● What to work on
Print only the line with "Schema: each photo" and the lines after it, ending with the last line of the material, each exactly as it stands.

● Data to examine
· · · ·
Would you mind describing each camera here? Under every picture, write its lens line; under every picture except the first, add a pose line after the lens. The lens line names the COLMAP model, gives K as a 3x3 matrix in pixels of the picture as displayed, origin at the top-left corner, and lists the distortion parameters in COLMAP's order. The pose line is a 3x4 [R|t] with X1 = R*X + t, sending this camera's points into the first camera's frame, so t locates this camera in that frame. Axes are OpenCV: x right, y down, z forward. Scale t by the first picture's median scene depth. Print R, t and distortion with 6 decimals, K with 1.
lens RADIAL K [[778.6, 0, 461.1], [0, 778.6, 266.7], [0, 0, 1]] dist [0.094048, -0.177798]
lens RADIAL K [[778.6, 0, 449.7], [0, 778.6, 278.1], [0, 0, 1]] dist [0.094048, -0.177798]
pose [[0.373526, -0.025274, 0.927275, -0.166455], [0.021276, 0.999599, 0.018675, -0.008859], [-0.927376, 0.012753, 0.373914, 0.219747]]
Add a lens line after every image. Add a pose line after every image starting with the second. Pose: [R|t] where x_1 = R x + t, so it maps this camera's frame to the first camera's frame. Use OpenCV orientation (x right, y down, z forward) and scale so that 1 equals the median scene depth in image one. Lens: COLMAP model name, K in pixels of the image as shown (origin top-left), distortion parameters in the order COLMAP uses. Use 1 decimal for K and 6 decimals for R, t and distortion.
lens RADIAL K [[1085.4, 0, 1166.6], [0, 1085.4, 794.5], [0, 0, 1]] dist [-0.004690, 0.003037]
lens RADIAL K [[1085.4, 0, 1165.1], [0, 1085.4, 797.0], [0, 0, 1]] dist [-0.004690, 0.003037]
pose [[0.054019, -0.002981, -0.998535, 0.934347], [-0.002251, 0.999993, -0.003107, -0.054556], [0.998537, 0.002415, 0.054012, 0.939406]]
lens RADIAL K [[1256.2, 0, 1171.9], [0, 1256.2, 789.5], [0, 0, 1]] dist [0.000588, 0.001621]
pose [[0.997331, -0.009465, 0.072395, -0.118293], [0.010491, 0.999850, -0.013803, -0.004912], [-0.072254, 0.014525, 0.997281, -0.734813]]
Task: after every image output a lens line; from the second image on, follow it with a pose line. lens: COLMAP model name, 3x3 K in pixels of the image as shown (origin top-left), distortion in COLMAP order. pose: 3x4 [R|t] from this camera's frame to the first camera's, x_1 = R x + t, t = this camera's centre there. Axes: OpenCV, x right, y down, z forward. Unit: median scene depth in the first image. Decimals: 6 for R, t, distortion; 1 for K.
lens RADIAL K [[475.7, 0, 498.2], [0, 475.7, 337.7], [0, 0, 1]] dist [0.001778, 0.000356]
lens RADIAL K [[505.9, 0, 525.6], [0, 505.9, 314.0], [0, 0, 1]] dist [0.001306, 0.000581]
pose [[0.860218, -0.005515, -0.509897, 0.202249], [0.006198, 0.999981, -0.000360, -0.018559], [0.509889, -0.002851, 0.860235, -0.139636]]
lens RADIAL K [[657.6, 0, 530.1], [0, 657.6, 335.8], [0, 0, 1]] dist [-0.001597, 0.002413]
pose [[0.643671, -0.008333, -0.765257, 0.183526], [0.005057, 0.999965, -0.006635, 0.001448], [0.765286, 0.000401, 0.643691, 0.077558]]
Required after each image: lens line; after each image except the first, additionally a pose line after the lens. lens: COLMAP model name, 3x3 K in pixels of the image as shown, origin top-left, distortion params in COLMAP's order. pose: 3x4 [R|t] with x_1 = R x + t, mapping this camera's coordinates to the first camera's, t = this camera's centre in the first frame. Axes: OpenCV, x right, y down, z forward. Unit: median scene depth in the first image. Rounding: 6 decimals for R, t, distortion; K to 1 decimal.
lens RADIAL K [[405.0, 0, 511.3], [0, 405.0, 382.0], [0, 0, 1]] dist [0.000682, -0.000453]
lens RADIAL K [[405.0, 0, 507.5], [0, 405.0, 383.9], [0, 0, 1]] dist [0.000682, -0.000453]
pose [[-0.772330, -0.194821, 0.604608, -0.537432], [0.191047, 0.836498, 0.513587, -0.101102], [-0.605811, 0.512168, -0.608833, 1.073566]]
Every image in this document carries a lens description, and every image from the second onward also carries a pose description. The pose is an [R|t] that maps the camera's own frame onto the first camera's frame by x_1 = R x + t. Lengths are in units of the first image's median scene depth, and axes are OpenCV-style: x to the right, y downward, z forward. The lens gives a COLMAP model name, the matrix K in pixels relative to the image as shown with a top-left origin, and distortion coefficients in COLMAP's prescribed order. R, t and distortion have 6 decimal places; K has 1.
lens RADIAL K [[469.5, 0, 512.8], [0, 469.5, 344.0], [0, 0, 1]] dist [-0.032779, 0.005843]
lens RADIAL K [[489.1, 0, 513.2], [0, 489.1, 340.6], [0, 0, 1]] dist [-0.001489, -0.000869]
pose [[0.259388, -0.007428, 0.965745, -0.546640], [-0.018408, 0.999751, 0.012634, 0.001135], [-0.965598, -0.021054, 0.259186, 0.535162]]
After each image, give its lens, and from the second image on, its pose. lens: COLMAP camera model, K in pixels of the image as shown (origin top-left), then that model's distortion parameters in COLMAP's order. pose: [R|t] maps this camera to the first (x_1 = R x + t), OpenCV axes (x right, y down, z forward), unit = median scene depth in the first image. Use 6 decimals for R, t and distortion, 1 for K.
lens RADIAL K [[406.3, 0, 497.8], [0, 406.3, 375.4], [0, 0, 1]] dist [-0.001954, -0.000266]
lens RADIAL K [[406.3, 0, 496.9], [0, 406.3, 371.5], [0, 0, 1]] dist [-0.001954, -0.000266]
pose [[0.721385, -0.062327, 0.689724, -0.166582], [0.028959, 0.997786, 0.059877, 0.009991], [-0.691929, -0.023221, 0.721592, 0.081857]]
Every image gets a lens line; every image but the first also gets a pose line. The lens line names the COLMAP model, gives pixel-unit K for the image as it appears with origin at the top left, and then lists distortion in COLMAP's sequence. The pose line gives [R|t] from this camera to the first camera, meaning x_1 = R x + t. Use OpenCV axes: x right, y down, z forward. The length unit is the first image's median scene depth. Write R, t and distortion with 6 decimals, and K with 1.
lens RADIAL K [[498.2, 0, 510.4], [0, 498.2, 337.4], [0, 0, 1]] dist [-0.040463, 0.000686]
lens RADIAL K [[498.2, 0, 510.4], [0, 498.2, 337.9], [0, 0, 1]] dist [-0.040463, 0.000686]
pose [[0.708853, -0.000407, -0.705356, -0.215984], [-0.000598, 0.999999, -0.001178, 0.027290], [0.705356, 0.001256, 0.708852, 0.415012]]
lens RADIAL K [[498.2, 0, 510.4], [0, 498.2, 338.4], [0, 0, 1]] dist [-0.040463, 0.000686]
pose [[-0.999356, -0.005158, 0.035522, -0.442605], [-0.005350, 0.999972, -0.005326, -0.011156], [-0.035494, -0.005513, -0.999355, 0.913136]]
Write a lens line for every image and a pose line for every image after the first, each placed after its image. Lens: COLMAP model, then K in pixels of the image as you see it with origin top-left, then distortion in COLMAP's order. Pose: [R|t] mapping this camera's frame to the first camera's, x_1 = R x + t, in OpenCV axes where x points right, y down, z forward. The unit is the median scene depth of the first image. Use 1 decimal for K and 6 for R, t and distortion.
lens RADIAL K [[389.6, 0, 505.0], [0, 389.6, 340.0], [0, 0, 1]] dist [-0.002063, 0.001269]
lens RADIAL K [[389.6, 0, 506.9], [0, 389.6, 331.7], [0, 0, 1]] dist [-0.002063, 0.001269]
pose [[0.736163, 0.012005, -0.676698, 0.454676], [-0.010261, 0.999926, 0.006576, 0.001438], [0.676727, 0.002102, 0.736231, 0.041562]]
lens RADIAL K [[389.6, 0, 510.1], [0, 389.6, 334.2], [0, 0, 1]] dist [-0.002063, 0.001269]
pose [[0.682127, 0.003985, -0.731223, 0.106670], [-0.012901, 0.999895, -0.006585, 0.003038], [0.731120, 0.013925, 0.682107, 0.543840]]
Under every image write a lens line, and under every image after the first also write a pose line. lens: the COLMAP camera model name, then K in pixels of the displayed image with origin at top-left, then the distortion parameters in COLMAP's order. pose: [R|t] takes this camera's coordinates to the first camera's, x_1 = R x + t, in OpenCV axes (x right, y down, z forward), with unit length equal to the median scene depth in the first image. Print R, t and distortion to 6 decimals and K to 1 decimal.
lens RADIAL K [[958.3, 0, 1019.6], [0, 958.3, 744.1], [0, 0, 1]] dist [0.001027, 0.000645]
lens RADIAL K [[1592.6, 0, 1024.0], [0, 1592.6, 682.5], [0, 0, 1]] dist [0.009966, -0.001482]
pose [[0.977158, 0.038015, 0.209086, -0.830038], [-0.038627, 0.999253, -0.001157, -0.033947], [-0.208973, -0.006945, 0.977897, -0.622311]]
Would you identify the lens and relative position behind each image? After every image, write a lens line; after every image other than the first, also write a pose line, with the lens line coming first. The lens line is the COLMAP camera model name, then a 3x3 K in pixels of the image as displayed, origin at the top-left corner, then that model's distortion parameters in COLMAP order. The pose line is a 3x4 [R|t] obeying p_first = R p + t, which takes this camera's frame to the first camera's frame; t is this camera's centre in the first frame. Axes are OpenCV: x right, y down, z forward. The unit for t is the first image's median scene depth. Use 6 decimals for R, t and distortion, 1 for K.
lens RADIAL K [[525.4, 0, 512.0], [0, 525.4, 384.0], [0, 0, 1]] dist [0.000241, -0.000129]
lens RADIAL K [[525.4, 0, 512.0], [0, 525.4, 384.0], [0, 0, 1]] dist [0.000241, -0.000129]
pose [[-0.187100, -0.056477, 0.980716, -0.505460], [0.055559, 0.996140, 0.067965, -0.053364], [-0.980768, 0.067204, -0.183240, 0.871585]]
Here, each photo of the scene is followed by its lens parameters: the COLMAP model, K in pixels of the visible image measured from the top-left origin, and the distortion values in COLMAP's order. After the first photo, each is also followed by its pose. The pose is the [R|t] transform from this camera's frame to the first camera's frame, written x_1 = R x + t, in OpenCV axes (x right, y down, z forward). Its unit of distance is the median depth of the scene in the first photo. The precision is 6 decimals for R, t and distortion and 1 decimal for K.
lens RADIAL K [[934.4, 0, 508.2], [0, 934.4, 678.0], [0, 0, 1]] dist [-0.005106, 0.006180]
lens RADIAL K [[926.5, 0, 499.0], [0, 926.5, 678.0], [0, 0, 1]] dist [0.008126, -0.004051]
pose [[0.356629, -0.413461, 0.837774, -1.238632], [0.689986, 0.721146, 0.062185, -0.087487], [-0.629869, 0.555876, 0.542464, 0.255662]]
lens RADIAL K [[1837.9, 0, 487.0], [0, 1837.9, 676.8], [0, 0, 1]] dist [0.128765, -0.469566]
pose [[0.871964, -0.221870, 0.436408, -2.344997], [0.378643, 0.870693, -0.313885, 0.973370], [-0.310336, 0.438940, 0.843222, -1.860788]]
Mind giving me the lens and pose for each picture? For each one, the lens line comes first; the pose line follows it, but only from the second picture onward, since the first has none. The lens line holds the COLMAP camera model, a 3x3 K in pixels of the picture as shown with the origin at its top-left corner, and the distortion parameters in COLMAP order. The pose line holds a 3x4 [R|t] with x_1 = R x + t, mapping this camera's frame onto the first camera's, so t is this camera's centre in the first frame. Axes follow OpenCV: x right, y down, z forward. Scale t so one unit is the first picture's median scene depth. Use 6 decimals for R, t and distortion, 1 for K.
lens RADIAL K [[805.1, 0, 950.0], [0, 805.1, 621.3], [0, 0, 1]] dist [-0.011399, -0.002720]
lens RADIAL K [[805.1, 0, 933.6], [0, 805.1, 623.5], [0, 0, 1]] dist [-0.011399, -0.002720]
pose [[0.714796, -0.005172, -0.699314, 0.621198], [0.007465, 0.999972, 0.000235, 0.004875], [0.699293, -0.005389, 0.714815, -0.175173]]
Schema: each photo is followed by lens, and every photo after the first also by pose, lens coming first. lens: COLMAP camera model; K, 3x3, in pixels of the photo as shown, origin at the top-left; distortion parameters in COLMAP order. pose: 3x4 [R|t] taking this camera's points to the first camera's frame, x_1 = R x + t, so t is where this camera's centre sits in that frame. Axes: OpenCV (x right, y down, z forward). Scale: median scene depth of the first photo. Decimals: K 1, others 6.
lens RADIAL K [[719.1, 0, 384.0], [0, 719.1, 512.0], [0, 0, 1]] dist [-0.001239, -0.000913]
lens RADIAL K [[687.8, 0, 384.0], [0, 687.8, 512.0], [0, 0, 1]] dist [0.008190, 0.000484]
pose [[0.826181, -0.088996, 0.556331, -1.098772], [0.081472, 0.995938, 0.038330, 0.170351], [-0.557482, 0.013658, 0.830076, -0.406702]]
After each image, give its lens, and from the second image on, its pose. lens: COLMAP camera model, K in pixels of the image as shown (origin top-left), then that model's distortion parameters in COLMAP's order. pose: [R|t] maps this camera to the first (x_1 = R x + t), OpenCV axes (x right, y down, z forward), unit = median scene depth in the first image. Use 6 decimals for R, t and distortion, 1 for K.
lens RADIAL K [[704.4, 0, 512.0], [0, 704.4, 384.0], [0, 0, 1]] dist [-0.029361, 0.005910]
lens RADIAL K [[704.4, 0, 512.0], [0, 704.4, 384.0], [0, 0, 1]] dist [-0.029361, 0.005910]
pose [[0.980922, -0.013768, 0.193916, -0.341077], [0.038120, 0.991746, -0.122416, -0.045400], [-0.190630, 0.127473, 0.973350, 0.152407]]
· · · ·
● Exercise result
Schema: each photo is followed by lens, and every photo after the first also by pose, lens coming first. lens: COLMAP camera model; K, 3x3, in pixels of the photo as shown, origin at the top-left; distortion parameters in COLMAP order. pose: 3x4 [R|t] taking this camera's points to the first camera's frame, x_1 = R x + t, so t is where this camera's centre sits in that frame. Axes: OpenCV (x right, y down, z forward). Scale: median scene depth of the first photo. Decimals: K 1, others 6.
lens RADIAL K [[719.1, 0, 384.0], [0, 719.1, 512.0], [0, 0, 1]] dist [-0.001239, -0.000913]
lens RADIAL K [[687.8, 0, 384.0], [0, 687.8, 512.0], [0, 0, 1]] dist [0.008190, 0.000484]
pose [[0.826181, -0.088996, 0.556331, -1.098772], [0.081472, 0.995938, 0.038330, 0.170351], [-0.557482, 0.013658, 0.830076, -0.406702]]
After each image, give its lens, and from the second image on, its pose. lens: COLMAP camera model, K in pixels of the image as shown (origin top-left), then that model's distortion parameters in COLMAP's order. pose: [R|t] maps this camera to the first (x_1 = R x + t), OpenCV axes (x right, y down, z forward), unit = median scene depth in the first image. Use 6 decimals for R, t and distortion, 1 for K.
lens RADIAL K [[704.4, 0, 512.0], [0, 704.4, 384.0], [0, 0, 1]] dist [-0.029361, 0.005910]
lens RADIAL K [[704.4, 0, 512.0], [0, 704.4, 384.0], [0, 0, 1]] dist [-0.029361, 0.005910]
pose [[0.980922, -0.013768, 0.193916, -0.341077], [0.038120, 0.991746, -0.122416, -0.045400], [-0.190630, 0.127473, 0.973350, 0.152407]]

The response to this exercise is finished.